Certainly Hendon need a change of one sort or another. For so long as I can recall, and I was with them 30 years ago, Hendon have resided nowhere other than the top division of the league known variously as Athenian, Isthmian, Icis, Diadora, Isthmian (again), Ryman and perhaps one or two other variants that I have clean forgotten to mention.

Don't get me wrong, I'm all for consistency and to occupy a relegation- free zone for all those years is highly commendable. Trouble is it has been promotion-free too, and three or more decades at the same level, playing largely the same teams, is a bit bloody boring and shrieks of a severe hardening of ambition arteries.

With the pyramid system as it now exists you might have expected a concerted push or two towards the Conference, and thence upwards to the land of the big boys.
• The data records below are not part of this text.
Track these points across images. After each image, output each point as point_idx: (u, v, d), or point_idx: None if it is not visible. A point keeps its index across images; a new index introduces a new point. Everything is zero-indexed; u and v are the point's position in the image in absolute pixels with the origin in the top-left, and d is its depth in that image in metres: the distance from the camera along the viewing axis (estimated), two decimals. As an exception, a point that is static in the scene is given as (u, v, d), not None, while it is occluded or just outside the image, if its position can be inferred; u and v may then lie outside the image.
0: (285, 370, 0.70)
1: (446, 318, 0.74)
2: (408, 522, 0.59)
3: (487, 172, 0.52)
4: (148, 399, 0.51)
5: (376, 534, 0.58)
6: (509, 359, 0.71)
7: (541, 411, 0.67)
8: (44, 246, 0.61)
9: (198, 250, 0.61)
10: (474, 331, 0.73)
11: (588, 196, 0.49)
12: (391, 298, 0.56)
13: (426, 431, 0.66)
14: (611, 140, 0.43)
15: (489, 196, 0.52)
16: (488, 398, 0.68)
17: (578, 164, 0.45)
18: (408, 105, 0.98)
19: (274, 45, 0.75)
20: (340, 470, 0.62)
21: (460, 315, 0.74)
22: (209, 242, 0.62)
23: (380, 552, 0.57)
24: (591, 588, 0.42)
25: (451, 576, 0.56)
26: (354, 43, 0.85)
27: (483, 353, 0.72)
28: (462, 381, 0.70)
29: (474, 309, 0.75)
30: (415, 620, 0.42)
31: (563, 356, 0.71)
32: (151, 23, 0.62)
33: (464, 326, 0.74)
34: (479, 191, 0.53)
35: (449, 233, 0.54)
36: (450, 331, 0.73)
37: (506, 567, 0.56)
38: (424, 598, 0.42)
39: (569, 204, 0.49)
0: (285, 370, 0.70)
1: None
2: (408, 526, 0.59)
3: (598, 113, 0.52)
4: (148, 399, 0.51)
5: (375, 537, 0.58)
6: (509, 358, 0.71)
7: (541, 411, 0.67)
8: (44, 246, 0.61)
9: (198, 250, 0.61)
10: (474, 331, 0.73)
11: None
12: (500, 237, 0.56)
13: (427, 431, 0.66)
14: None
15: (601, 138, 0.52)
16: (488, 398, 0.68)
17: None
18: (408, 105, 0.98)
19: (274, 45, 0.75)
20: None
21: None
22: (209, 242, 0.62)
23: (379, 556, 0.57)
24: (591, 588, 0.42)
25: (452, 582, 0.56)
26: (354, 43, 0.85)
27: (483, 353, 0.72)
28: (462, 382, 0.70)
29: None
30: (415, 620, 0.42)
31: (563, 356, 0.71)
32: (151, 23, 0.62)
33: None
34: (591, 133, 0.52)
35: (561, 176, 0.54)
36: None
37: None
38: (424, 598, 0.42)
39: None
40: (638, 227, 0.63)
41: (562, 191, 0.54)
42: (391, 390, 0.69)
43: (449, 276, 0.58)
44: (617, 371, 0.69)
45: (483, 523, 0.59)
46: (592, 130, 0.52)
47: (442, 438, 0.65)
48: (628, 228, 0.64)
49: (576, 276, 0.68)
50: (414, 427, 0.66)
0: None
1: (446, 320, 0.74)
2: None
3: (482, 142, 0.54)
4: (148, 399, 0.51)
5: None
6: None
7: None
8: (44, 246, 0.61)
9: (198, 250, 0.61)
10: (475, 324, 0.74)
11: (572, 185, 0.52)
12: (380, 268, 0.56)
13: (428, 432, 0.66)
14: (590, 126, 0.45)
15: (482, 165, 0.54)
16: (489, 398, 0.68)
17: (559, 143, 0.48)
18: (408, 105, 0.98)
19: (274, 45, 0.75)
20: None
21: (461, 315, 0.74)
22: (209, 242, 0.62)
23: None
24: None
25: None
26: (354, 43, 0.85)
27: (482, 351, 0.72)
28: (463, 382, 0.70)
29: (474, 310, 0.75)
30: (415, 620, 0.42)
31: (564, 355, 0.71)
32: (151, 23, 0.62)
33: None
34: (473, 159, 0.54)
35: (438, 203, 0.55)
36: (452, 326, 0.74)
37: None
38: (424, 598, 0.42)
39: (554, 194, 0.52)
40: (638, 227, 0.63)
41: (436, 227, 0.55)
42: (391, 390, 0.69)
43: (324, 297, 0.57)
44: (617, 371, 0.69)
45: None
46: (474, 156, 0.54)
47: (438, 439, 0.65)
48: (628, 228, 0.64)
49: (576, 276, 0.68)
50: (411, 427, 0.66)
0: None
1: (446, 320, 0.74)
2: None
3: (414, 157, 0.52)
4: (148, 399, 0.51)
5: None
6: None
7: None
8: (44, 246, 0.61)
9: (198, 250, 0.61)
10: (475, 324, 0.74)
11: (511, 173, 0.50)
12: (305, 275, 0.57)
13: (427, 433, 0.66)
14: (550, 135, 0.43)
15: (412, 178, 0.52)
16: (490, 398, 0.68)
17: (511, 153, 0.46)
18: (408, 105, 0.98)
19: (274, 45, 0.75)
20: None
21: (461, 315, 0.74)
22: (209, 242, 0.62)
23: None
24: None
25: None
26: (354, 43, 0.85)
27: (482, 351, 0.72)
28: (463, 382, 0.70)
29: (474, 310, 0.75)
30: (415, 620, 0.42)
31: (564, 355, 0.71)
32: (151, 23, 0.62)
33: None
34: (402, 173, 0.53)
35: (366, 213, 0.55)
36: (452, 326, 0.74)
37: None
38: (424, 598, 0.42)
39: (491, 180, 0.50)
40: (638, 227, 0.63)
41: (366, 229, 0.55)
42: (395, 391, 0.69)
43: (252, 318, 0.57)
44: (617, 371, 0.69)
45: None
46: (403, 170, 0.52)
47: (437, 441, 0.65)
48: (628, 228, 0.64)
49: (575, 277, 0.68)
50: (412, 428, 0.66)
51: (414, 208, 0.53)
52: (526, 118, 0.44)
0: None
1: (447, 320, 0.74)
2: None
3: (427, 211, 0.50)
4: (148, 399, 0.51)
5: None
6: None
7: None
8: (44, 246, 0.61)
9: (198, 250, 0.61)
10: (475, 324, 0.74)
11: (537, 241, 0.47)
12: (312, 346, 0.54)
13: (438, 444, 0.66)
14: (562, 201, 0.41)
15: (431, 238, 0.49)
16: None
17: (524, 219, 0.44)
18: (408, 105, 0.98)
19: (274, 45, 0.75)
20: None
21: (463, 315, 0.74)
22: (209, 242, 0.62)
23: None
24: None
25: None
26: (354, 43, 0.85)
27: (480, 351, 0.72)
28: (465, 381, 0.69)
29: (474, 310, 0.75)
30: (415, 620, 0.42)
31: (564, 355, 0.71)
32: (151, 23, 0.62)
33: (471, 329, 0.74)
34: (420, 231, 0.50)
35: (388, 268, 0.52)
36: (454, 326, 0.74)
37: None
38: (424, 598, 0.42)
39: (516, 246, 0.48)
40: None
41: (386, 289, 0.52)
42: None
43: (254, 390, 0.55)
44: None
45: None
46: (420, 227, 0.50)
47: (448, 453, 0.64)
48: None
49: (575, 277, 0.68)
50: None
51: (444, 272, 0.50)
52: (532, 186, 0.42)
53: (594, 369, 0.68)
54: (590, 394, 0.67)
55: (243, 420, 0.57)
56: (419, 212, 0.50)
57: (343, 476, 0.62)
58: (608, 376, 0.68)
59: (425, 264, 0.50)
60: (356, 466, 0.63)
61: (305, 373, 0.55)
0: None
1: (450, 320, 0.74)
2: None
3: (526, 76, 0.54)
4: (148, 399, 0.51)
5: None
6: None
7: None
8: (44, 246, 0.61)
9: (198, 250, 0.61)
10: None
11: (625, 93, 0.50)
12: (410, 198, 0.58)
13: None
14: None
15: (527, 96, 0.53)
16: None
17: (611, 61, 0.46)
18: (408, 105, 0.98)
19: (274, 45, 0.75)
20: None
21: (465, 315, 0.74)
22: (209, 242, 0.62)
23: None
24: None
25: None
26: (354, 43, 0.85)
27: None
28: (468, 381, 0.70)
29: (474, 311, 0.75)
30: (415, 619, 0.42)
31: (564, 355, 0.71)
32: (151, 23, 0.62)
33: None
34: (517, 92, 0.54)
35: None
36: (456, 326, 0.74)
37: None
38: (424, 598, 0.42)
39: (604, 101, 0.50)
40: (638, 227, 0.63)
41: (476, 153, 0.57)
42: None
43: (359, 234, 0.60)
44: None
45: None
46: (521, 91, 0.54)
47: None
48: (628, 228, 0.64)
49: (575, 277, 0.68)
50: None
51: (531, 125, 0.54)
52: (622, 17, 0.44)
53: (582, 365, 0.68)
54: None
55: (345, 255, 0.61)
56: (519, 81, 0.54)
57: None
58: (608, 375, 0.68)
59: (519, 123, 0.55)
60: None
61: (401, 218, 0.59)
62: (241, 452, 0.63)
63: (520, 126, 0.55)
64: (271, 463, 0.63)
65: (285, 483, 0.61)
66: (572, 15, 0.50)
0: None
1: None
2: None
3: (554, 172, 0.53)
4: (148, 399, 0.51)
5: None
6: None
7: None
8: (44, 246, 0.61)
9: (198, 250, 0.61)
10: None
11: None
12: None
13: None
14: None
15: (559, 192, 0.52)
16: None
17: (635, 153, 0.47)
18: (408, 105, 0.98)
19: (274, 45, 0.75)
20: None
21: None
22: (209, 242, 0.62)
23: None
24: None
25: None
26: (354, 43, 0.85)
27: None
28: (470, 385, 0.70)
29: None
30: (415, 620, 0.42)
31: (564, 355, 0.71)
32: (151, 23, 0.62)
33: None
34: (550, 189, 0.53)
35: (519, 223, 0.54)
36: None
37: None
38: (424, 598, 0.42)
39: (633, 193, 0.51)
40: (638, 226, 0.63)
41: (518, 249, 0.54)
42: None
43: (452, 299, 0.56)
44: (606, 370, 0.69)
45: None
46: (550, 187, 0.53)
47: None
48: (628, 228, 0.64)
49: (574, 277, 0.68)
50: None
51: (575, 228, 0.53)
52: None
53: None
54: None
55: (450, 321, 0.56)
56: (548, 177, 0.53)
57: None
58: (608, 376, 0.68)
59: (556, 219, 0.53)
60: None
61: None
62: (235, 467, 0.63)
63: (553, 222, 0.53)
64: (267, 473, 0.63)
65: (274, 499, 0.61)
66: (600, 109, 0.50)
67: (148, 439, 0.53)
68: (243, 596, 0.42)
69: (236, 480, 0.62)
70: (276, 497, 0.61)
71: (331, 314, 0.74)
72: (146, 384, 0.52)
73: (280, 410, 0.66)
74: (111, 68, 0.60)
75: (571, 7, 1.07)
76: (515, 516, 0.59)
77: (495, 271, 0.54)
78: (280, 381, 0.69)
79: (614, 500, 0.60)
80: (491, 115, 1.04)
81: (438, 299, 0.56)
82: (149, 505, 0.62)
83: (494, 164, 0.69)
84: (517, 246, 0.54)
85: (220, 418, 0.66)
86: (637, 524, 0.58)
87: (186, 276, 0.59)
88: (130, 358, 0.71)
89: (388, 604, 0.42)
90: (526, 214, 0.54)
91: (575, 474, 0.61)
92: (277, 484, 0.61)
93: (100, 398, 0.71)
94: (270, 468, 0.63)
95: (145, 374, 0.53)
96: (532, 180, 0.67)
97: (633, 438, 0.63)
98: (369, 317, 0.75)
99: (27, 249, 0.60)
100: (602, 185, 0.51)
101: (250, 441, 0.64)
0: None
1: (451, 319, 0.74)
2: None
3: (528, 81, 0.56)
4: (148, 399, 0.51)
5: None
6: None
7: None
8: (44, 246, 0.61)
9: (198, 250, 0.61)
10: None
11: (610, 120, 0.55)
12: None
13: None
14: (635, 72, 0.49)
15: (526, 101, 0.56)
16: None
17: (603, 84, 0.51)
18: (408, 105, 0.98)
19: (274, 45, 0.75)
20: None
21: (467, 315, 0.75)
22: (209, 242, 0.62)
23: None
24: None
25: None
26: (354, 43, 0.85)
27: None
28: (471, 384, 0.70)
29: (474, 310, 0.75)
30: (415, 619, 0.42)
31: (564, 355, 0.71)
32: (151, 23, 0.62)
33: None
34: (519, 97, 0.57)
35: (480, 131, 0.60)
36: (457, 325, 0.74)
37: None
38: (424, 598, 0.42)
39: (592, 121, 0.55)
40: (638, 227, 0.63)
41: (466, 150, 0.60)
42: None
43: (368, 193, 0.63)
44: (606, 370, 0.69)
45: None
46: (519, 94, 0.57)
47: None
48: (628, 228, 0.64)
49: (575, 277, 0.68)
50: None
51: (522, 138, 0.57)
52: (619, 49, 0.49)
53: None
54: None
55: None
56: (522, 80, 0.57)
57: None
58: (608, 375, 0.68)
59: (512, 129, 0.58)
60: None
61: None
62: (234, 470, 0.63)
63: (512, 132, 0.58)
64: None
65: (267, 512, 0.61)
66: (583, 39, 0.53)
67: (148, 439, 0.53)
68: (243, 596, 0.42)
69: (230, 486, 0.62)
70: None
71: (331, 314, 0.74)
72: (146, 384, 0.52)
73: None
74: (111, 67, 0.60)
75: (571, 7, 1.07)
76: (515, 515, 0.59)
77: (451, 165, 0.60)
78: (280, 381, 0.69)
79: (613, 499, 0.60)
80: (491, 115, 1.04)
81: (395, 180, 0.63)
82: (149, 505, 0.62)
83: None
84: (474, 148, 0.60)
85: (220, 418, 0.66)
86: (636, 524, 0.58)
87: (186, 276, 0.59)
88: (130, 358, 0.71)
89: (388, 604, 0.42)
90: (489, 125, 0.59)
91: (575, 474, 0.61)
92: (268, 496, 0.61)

The likes of Hayes, Kingstonian and Woking have it part of the way; Enfield and Sutton have yo-yoed like a mad yo-yoing thing between Isthmian and Conference leagues since I can't remember when; while Barnet, Wycombe and, most gloriously, Wimbledon have made it all the way.

So why not Hendon? Our history in semi-pro football is just as illustrious as the others, perhaps more so. Five times visitors to Wembley during my formative years for the FA Amateur Cup final, twice emerging triumphant. A dressing-room full of soon-to-be top-class players, among them the Luton- bound Peter Anderson, the England-bound Tony Currie, both Compton brothers (one of whom was sufficiently brassed off with Hendon to take up cricket) and, most recently, Joe Cole, now making waves for West Ham United and the England youth team.

We even have a banqueting suite that is the envy of all banqueting suites. And, remember, this is a corner of north-west London where wedding and barmitzvah parties proliferate in such abundance, causing such ructions between rival gangs of caterers, that it is a wonder Don King hasn't been called in to promote inter-firm catering fights.

Yet still we find ourselves up against Purfleet and Billericay instead of well... Peterborough and Brentford at the very least. Am I that bothered? Not really. After all, I don't actually support Hendon, I just follow them. But with Luton in a state of near terminal disarray - was there ever a club more wilfully bent on self-destruction? - and Hendon beginning to string a few results together, who knows? Things might change.